# 1965 Coppertone Schwinn Varsity



## Schwinn499

Picked up this beauty the other day. I was telling myself no more electro-forged bikes but we all know how that goes. This one was way to nice to pass on for me. Looks to be original down to the tires. Sorry for the huge photos


----------



## GTs58

That is just flat out minty! Unreal, and it's as nice or nicer than my 65.


----------



## sfhschwinn

gorgeous, if you ever sell I would love it


----------



## how

I got the exact same bike for my 13th birthday, cept mine had fenders


----------



## Eric Amlie

Gorgeous!
I told myself the same thing about "no more electroforged bikes", but like you, I wouldn't be able to pass this one up either.
My first derailleur equipped bike was a '65 Varsity tourist in Sky Blue that I got new when I was 13.
I'm sorry that I let that bike get away from me, but you know how it goes when you first get your driver's license.


----------



## schwinnman67

Very nice!!


----------



## island schwinn

SWEET.can't believe it sat on cl for so long.


----------



## Metacortex

A Sprint era Varsity in Coppertone? Check. In mint and all original condition? Check. Wow!


----------



## Artifex

Electro forged bikes - they made, what, like a million of them?  I think you got one of the best right there.  I know in my neck of the woods I am doing my level best to scoop them all up!! A Varsity was the first bike that didn't fall apart under my 13 year old onslaught of wheelies and jumps (this was before BMX) and every. Single. Day. riding the wheels off since we lived in Florida.  I have loved them ever since.  That's an unsurpassed beauty you have. Congratulations!!


----------



## Metacortex

Artifex said:


> Electro forged bikes - they made, what, like a million of them?
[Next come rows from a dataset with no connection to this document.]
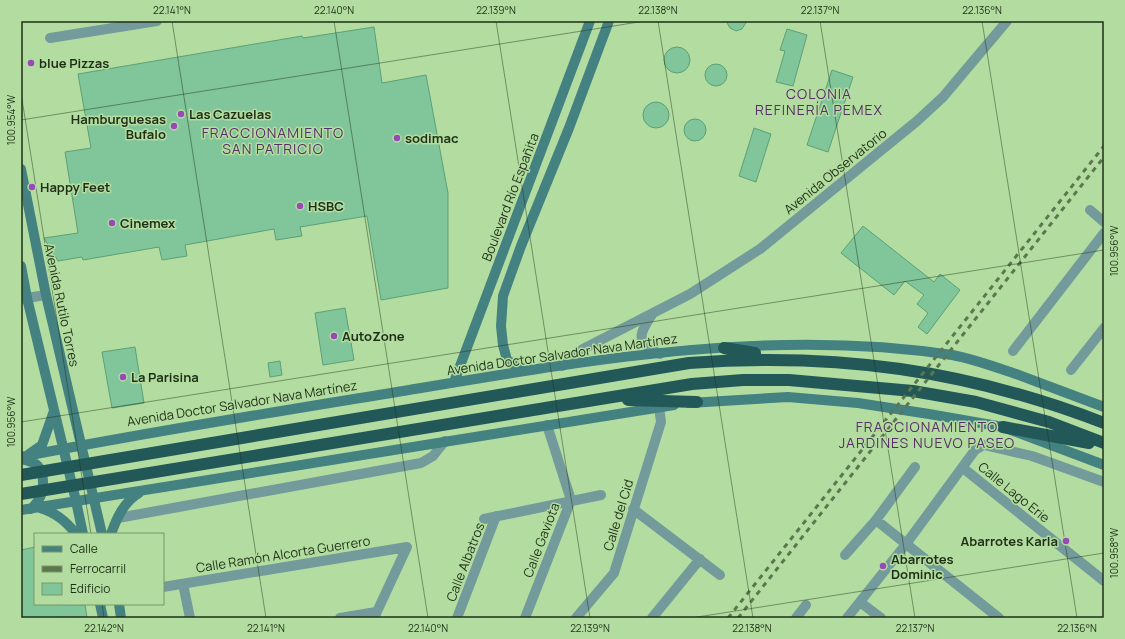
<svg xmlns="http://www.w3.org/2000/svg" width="1125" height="639" viewBox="0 0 1125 639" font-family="Manrope,sans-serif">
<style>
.building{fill:#81c59a;stroke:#5ca076}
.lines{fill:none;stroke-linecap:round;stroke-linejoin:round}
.minor{stroke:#749b9b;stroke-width:10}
.tertiary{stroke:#749b9b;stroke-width:10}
.secondary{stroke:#448181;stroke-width:10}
.motorway{stroke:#235859;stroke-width:12}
.rail{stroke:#5c774f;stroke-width:3;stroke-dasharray:5 5;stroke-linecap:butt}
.ticks{fill:none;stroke:#1f2f17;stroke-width:1;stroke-opacity:0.45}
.poi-dot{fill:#9948b7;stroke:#b3dda0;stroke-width:1.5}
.labels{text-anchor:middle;stroke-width:3;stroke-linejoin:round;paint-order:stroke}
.poi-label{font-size:13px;font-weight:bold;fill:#1f2f17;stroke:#b3dda0;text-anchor:start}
.street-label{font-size:13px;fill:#1f2f17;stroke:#b3dda0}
.neighbourhood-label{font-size:14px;letter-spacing:1px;fill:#572f66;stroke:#b3dda0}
.neatline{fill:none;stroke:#1f2f17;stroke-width:1.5}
.ticks-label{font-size:10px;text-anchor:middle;fill:#1f2f17}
</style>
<rect width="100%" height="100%" fill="#b3dda0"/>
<!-- building -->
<path class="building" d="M726,21H747L742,29L736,31L730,28Z
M374,27L382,83L426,75L448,193V288L381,300L367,216L300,227L302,236L276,240L274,229L185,245L187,256L162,260L159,247L83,260L82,257L58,261L44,238L78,233L65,152L91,148L78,74L302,36L303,38Z
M787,29L807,35L793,86L776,82L785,51L780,50Z
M664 60a13 13 0 1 1 26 0a13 13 0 1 1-26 0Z
M705 75a11 11 0 1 1 22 0a11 11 0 1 1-22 0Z
M832,70L853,77L828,152L807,145Z
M643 115a13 13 0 1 1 26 0a13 13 0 1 1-26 0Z
M684 130a11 11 0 1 1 22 0a11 11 0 1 1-22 0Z
M754,128L771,134L756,182L739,176Z
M863,226L934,282L940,274L960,290L927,334L918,327L928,313L917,304L924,295L905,281L894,295L841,253Z
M345,308L354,360L323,365L315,313Z
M135,347L144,403L112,408L102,352Z
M280,361L282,375L270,377L268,363Z
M35,547V604L85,605L87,617L21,618V550Z"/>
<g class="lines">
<!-- minor -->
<path class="minor" d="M50,38L157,21
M1090,210L1104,222
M21,299L46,295
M1013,351L1104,233
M1071,370L1104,328
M963,468L1104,581
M633,509L720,575
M118,518L421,463L433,456L445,441
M484,519L601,495
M876,520L999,618
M845,555L876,520L915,467
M183,584L190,618
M163,587L407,547
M860,602L881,618
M340,618L376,612
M374,618L407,547
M457,618L496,516
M525,618L571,500L547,425
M576,618L614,573L661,422L659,407
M652,618L700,559
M796,618L806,605
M847,618L906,544L975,450L984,445L1032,456L1104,482"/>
<!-- tertiary -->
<path class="tertiary" d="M653,313C640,333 633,342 660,354
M562,366L583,349L690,294L760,249L917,121L943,97L1007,21"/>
<!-- secondary -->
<path class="secondary" d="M21,169L46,295L102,534
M21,266L27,298L76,501L83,534
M524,371L507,360L503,345L501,326L503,296L521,246L569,128L609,21
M454,382L590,21
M689,403L788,397L858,403L929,414L1003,427L1104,465
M29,454L42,445L54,411
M21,457C148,432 275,412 403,391C583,361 770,327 952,355C974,359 995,367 1016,374C1045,385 1075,396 1104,407
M21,459C26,460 34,462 38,466C45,474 44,491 39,499C37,503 34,506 31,509
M40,508C56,513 66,521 76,534
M21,510L674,405
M111,534C117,517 124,502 139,493
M100,604L103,618
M119,604L121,618"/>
<!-- motorway -->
<path class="motorway" d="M724,348L755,353
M628,400L697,402
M1003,427L1089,443
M21,475L689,363C836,352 967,370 1104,423
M21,494L692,384L743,380H789L913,391L976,402L1049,422L1104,443"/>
<!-- rail -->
<path class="rail" d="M728,618L1104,146
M738,618L1104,157"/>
</g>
<!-- ticks -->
<path class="ticks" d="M172,21L266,618M334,21L428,618M496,21L590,618M658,21L753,618M820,21L915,618M982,21L1077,618M21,93L91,534M21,120L645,21M21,422L1104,250M102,604L104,618M691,618L1104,553"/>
<!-- markers -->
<g class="poi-dot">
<circle cx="31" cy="63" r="4"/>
<circle cx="181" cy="114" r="4"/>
<circle cx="174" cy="126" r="4"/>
<circle cx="397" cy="138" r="4"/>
<circle cx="32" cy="187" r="4"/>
<circle cx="300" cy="206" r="4"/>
<circle cx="112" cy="223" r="4"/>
<circle cx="334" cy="336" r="4"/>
<circle cx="123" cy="377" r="4"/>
<circle cx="1066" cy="541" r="4"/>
<circle cx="883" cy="566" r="4"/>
</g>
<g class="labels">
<!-- poi labels -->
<g class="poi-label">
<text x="39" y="68">blue Pizzas</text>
<text x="189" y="119">Las Cazuelas</text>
<text x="166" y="124" text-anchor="end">Hamburguesas<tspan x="166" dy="15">Bufalo</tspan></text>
<text x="405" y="143">sodimac</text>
<text x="40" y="192">Happy Feet</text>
<text x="308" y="211">HSBC</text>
<text x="120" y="228">Cinemex</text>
<text x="342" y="341">AutoZone</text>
<text x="131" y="382">La Parisina</text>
<text x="1058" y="546" text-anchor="end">Abarrotes Karla</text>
<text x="891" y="564">Abarrotes<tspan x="891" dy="15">Dominic</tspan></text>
</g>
<!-- street labels -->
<g class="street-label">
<text transform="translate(835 171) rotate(-39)" y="5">Avenida Observatorio</text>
<text transform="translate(510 197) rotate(-69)" y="5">Boulevard Río Españita</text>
<text transform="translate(62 305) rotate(78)" y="5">Avenida Rutilo Torres</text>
<text transform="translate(562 354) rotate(-8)" y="5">Avenida Doctor Salvador Nava Martínez</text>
<text transform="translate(242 403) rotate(-9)" y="5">Avenida Doctor Salvador Nava Martínez</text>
<text transform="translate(1014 492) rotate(39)" y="5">Calle Lago Erie</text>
<text transform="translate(618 515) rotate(-73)" y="5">Calle del Cid</text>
<text transform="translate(541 540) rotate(-69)" y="5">Calle Gaviota</text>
<text transform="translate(283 554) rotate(-9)" y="5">Calle Ramón Alcorta Guerrero</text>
<text transform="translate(465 562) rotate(-69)" y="5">Calle Albatros</text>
</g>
<!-- neighbourhood labels -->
<g class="neighbourhood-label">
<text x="819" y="99">COLONIA<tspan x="819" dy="16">REFINERÍA PEMEX</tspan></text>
<text x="273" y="138">FRACCIONAMIENTO<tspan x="273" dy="16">SAN PATRICIO</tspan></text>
<text x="927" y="432">FRACCIONAMIENTO<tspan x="927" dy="16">JARDINES NUEVO PASEO</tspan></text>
</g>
</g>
<!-- border -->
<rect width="1125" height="639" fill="none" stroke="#b3dda0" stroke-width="44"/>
<!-- legend -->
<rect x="34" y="533" width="130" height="72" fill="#b3dda0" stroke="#789769"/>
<rect x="42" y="546" width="20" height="6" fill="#448181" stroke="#789769"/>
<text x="70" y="553" font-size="12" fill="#1f2f17">Calle</text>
<rect x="42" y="566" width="20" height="6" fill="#5c774f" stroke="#789769"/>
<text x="70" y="573" font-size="12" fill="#1f2f17">Ferrocarril</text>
<rect x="42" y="583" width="20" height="12" fill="#81c59a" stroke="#789769"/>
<text x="70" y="593" font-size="12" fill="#1f2f17">Edificio</text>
<rect x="22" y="22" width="1081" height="595" class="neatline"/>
<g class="ticks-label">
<text x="172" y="14">22.141°N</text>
<text x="334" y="14">22.140°N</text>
<text x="496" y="14">22.139°N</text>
<text x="658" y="14">22.138°N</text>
<text x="820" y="14">22.137°N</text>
<text x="982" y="14">22.136°N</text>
<text transform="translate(11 120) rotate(-90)" y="4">100.954°W</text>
<text transform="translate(1114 251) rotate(-90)" y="4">100.956°W</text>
<text transform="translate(11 422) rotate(-90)" y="4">100.956°W</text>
<text transform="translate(1114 553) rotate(-90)" y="4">100.958°W</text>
<text x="104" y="632">22.142°N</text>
<text x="266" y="632">22.141°N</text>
<text x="428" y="632">22.140°N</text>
<text x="590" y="632">22.139°N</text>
<text x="752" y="632">22.138°N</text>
<text x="915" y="632">22.137°N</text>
<text x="1077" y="632">22.136°N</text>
</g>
</svg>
Schwinn sold 3 million or more EF Varsities alone, add in all of the other EF bikes from Sting-Rays to Collegiates and I'd say the total would be more like 20+ million.


----------



## Schwinn499

Well since 2015 I have not touched this bike, even listed it for sale just out of sheer necessity of space. Sure enough I made space till now so I can make due to keep her and let something else go instead if need be. All she needs now is for me to wrap the bar tape, but here are some progress pics until I get the bars wrapped up and some pics of her all finished.


----------



## Eric Amlie

Spectacular condition....darn near a museum piece!


----------



## rollfaster

Beautiful job, and bike!! Love those Coppertone.


----------



## Schwinn499

rollfaster said:


> View attachment 685703 Beautiful job, and bike!! Love those Coppertone.



I hear ya, I've been hooked on it for years.


----------



## Oilit

Schwinn499 said:


> Picked up this beauty the other day. I was telling myself no more electro-forged bikes but we all know how that goes. This one was way to nice to pass on for me. Looks to be original down to the tires. Sorry for the huge photos
> 
> View attachment 229907
> View attachment 229908
> View attachment 229911
> View attachment 229912
> View attachment 229913
> 
> View attachment 229907
> 
> View attachment 229908
> 
> View attachment 229911
> 
> View attachment 229912
> 
> View attachment 229913



Don't worry about the huge photo's. This is America! Bigger is better!


----------